**Task description**
Your task is to transcribe the lines from the start of the data below through the line containing "endroits où les rencontrer", inclusive, exactly as they stand and without the pictures.

Data entries

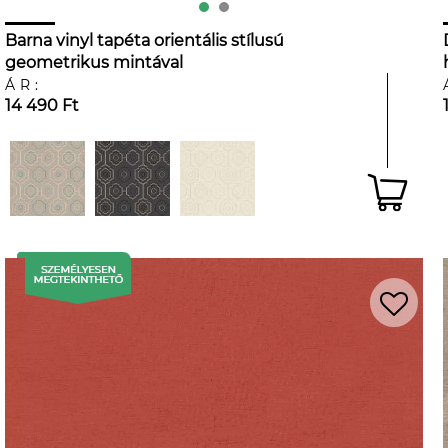
Barna vinyl tapéta orientális stílusú
geometrikus mintával
ÁR:
14 490 Ft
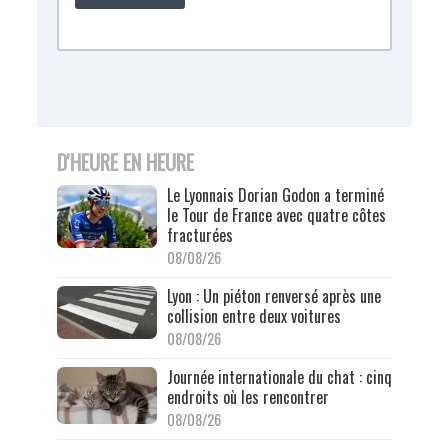
D'HEURE EN HEURE
Le Lyonnais Dorian Godon a terminé
le Tour de France avec quatre côtes
fracturées
08/08/26
Lyon : Un piéton renversé après une
collision entre deux voitures
08/08/26
Journée internationale du chat : cinq
endroits où les rencontrer
08/08/26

**Response**
Barna vinyl tapéta orientális stílusú
geometrikus mintával
ÁR:
14 490 Ft
D'HEURE EN HEURE
Le Lyonnais Dorian Godon a terminé
le Tour de France avec quatre côtes
fracturées
08/08/26
Lyon : Un piéton renversé après une
collision entre deux voitures
08/08/26
Journée internationale du chat : cinq
endroits où les rencontrer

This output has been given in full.